PROBLEM DETAILS:
The entries below are to be repeated exactly, and their pictures left out.

[Bounding box prediction data]

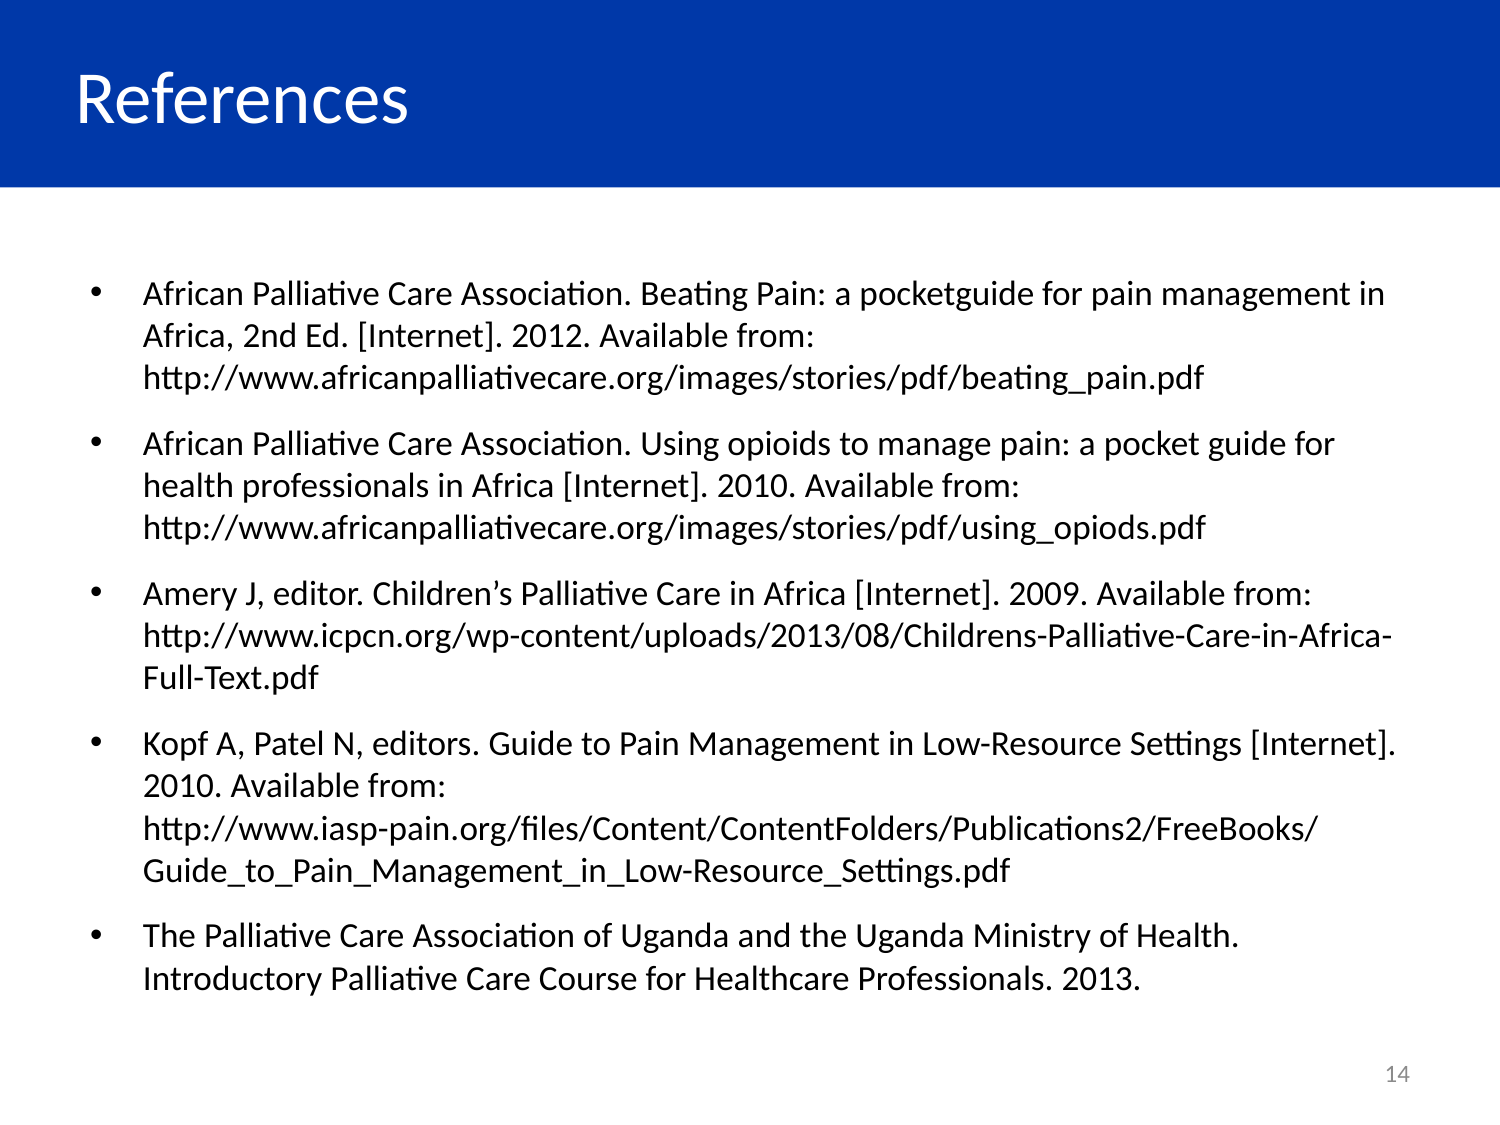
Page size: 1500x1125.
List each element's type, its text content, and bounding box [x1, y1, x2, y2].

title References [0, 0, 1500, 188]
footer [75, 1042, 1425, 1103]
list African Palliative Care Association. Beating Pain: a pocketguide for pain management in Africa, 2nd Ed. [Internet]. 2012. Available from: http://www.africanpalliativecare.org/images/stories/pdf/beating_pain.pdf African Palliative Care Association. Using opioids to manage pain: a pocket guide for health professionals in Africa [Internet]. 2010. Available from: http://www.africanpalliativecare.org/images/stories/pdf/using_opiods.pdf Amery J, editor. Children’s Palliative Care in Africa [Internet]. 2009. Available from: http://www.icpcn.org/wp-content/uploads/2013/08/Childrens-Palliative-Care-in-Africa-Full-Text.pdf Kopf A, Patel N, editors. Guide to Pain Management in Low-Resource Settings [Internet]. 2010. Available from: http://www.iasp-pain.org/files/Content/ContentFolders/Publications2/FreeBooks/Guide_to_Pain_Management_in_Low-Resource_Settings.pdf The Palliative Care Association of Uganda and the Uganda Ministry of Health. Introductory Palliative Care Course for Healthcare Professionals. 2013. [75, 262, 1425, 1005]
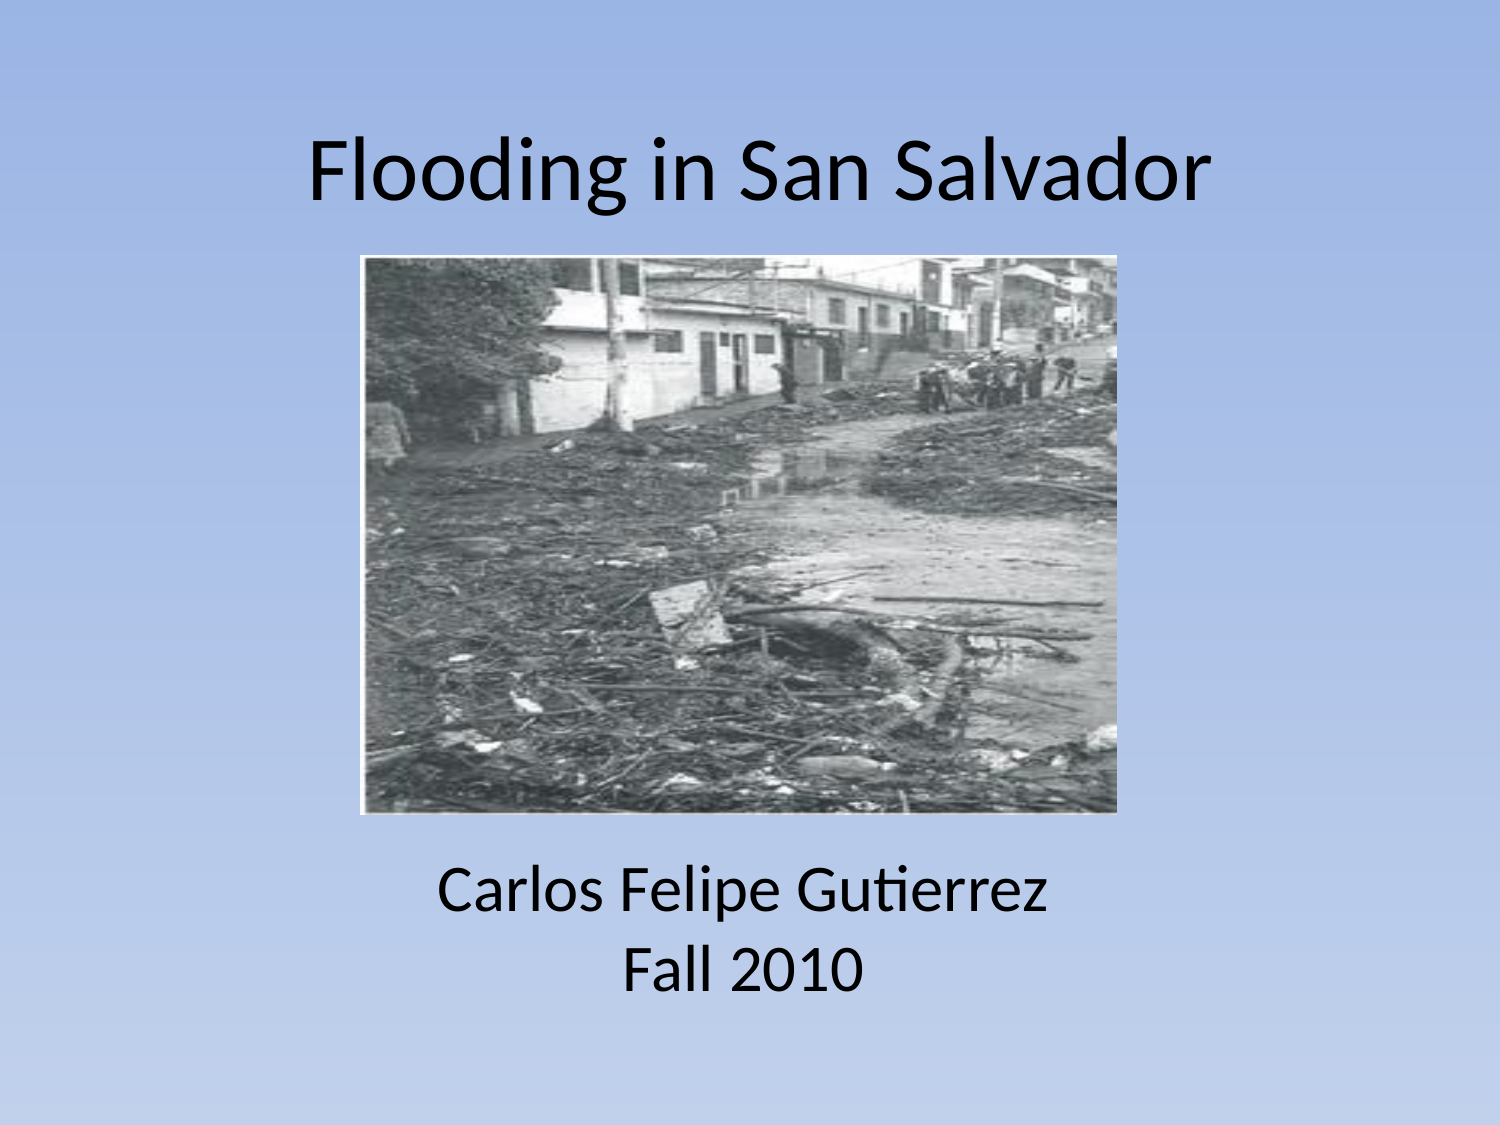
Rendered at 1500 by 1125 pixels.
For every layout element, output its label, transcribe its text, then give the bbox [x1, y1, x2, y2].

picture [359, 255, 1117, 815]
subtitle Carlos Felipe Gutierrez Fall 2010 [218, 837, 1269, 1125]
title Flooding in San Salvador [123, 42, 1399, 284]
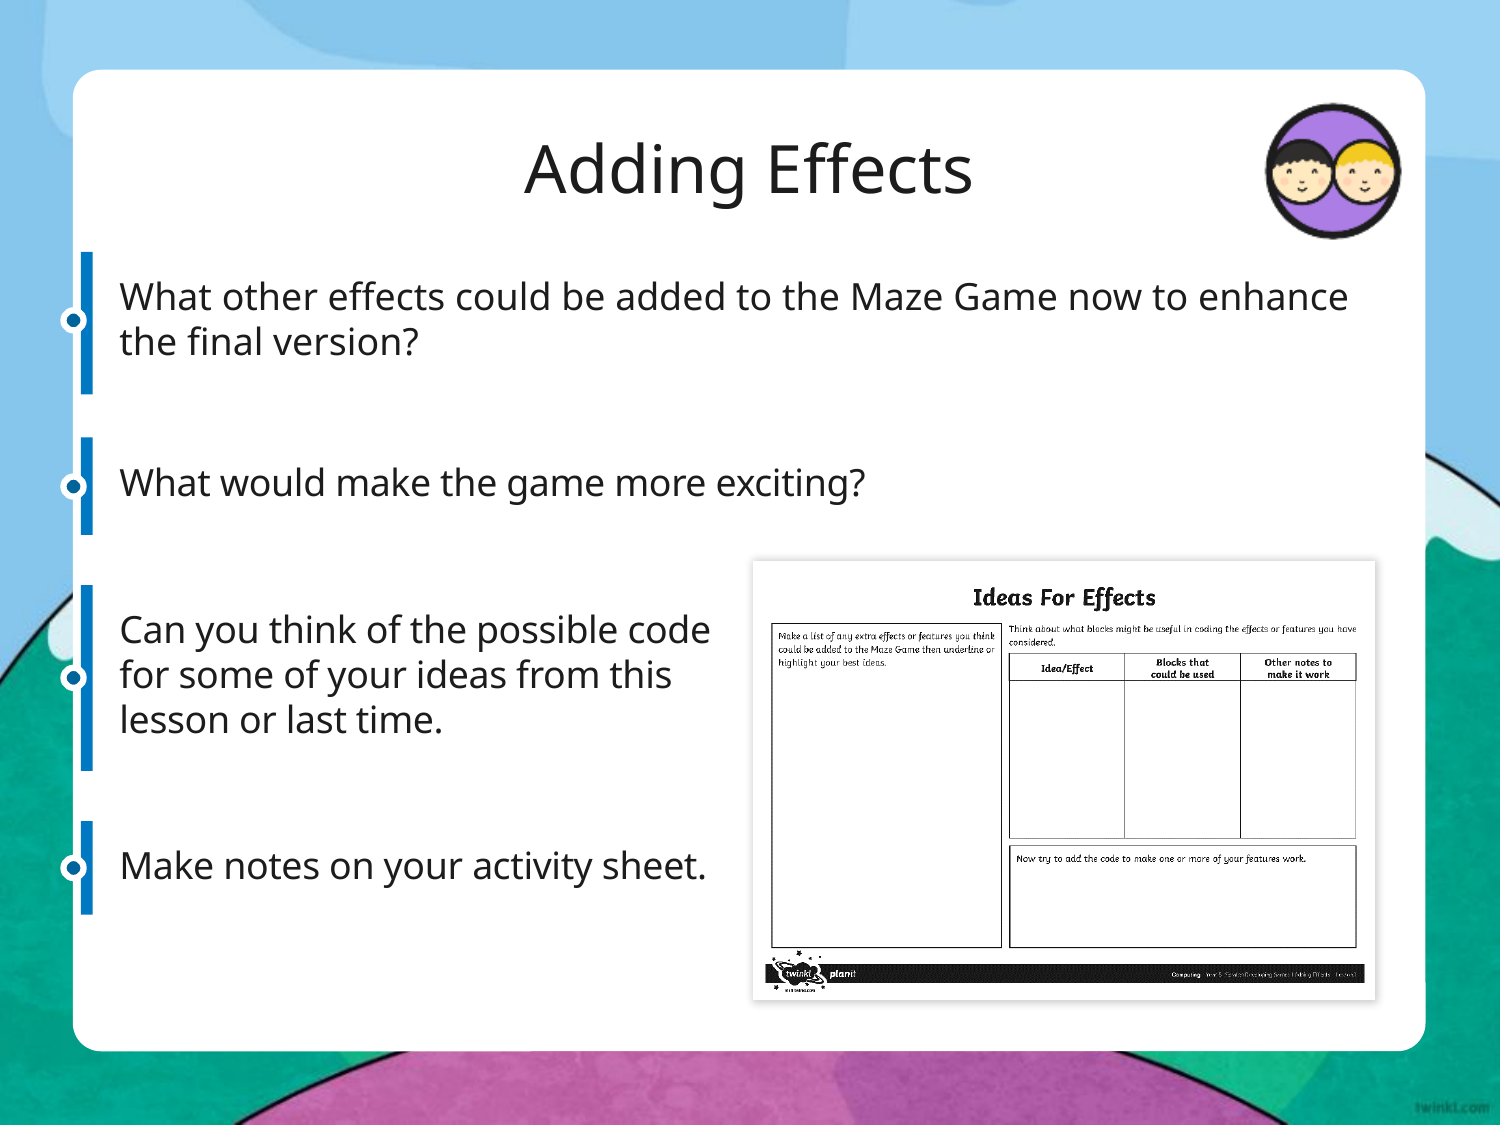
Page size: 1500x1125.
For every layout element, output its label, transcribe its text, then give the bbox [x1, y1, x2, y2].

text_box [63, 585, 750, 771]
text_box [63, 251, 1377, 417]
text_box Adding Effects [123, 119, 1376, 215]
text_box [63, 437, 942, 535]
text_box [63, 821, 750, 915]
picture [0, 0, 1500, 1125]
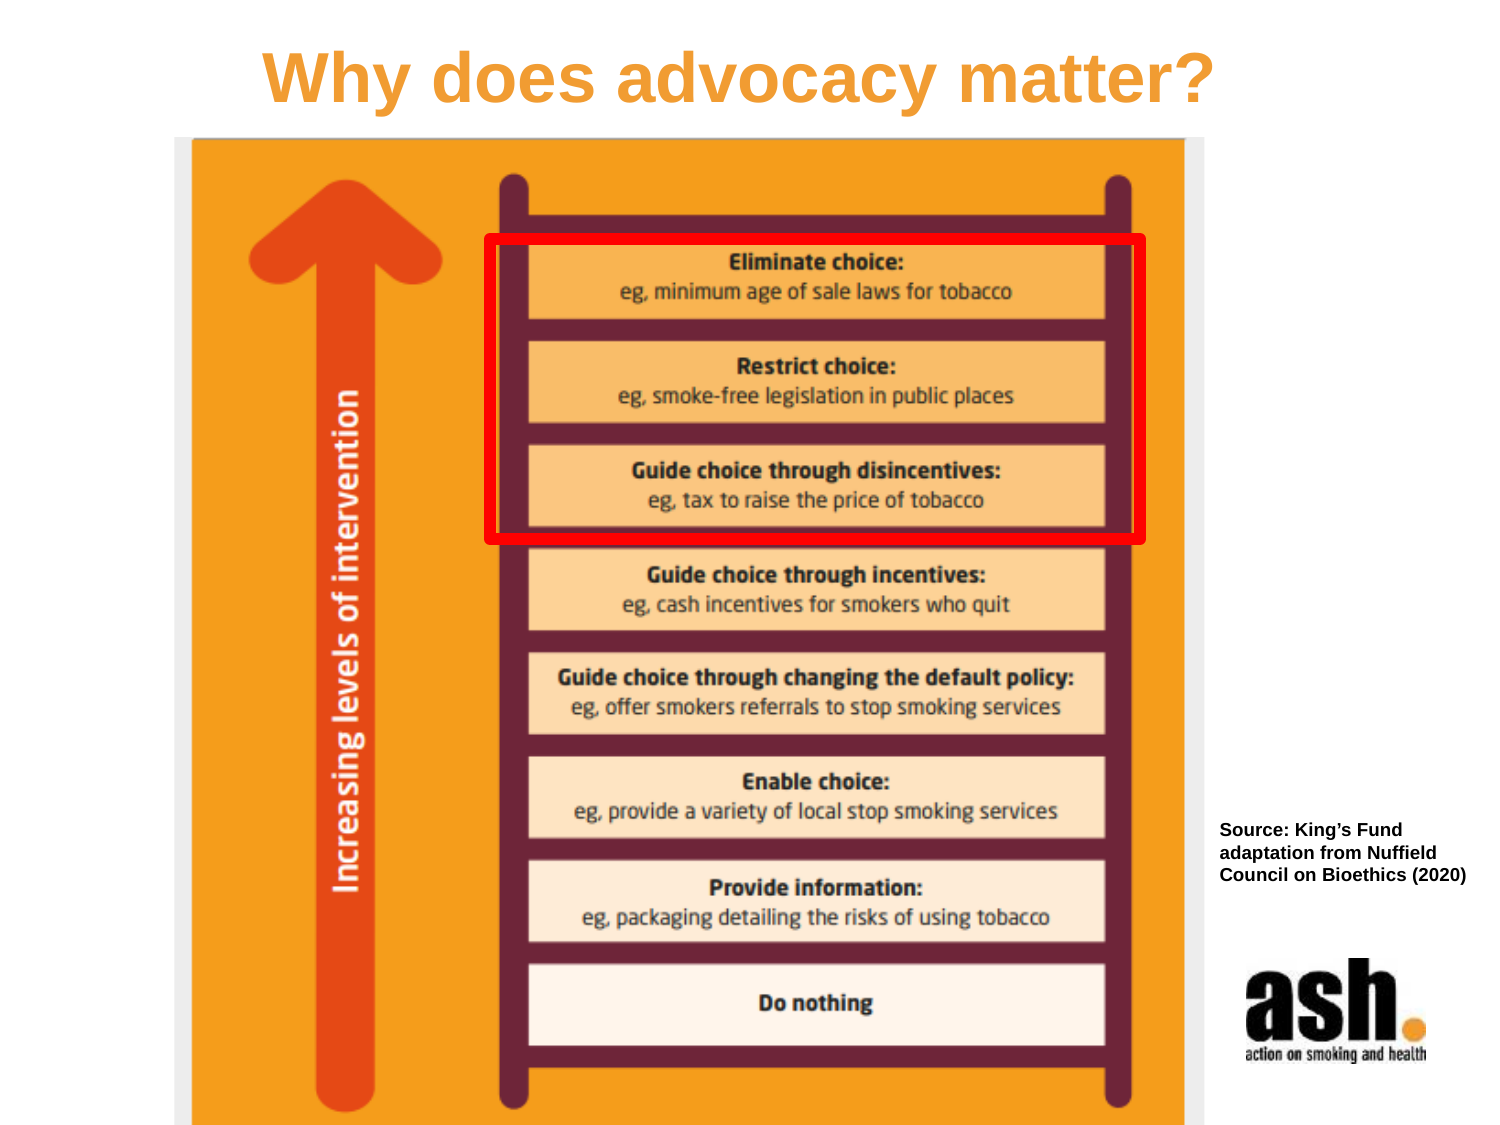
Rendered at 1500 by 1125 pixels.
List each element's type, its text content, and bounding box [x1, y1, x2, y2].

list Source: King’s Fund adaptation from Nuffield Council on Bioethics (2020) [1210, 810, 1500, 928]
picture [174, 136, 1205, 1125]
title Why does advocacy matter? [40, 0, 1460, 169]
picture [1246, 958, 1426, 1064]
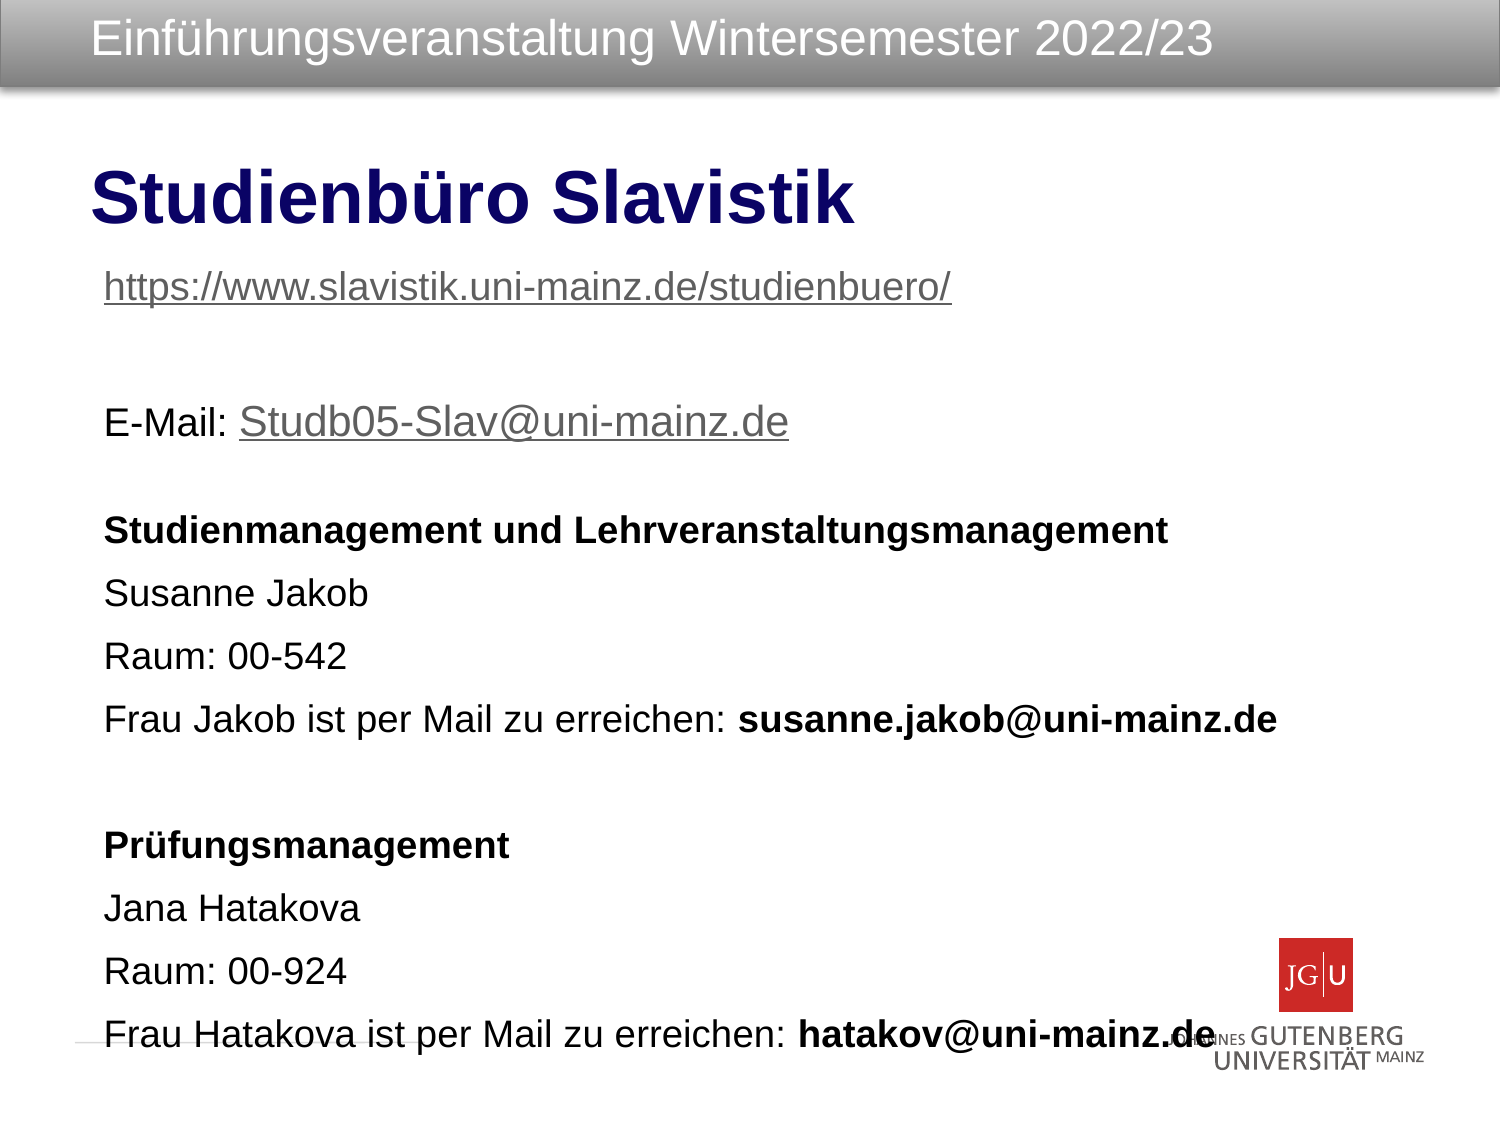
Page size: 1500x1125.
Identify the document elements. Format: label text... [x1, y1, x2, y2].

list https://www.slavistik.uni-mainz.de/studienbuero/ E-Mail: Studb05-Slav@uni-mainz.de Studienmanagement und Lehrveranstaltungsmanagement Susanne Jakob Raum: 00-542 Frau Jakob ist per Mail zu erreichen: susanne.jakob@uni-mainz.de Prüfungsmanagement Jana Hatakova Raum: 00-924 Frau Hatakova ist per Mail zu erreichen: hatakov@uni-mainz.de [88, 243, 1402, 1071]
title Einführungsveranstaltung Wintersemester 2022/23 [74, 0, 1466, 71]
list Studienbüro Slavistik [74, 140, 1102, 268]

RESPONSE TO THIS EXERCISE:
Page size: 1500x1125.
List each element's type, its text content, and bounding box [x1, y1, x2, y2].

title References [0, 0, 1500, 188]
footer [75, 1042, 1425, 1103]
list African Palliative Care Association. Beating Pain: a pocketguide for pain management in Africa, 2nd Ed. [Internet]. 2012. Available from: http://www.africanpalliativecare.org/images/stories/pdf/beating_pain.pdf African Palliative Care Association. Using opioids to manage pain: a pocket guide for health professionals in Africa [Internet]. 2010. Available from: http://www.africanpalliativecare.org/images/stories/pdf/using_opiods.pdf Amery J, editor. Children’s Palliative Care in Africa [Internet]. 2009. Available from: http://www.icpcn.org/wp-content/uploads/2013/08/Childrens-Palliative-Care-in-Africa-Full-Text.pdf Kopf A, Patel N, editors. Guide to Pain Management in Low-Resource Settings [Internet]. 2010. Available from: http://www.iasp-pain.org/files/Content/ContentFolders/Publications2/FreeBooks/Guide_to_Pain_Management_in_Low-Resource_Settings.pdf The Palliative Care Association of Uganda and the Uganda Ministry of Health. Introductory Palliative Care Course for Healthcare Professionals. 2013. [75, 262, 1425, 1005]
Rendered at 1500 by 1125 pixels.
For every layout element, output its label, transcribe its text, then give the bbox [x1, y1, x2, y2].

picture [359, 255, 1117, 815]
subtitle Carlos Felipe Gutierrez Fall 2010 [218, 837, 1269, 1125]
title Flooding in San Salvador [123, 42, 1399, 284]
Page size: 1500x1125.
For every layout element, output its label, transcribe its text, then give the bbox [x1, y1, x2, y2].

text_box [63, 585, 750, 771]
text_box [63, 251, 1377, 417]
text_box Adding Effects [123, 119, 1376, 215]
text_box [63, 437, 942, 535]
text_box [63, 821, 750, 915]
picture [0, 0, 1500, 1125]
Rendered at 1500 by 1125 pixels.
List each element's type, its text content, and bounding box [x1, y1, x2, y2].

list Source: King’s Fund adaptation from Nuffield Council on Bioethics (2020) [1210, 810, 1500, 928]
picture [174, 136, 1205, 1125]
title Why does advocacy matter? [40, 0, 1460, 169]
picture [1246, 958, 1426, 1064]
Page size: 1500x1125.
Identify the document elements. Format: label text... [x1, y1, x2, y2].

list https://www.slavistik.uni-mainz.de/studienbuero/ E-Mail: Studb05-Slav@uni-mainz.de Studienmanagement und Lehrveranstaltungsmanagement Susanne Jakob Raum: 00-542 Frau Jakob ist per Mail zu erreichen: susanne.jakob@uni-mainz.de Prüfungsmanagement Jana Hatakova Raum: 00-924 Frau Hatakova ist per Mail zu erreichen: hatakov@uni-mainz.de [88, 243, 1402, 1071]
title Einführungsveranstaltung Wintersemester 2022/23 [74, 0, 1466, 71]
list Studienbüro Slavistik [74, 140, 1102, 268]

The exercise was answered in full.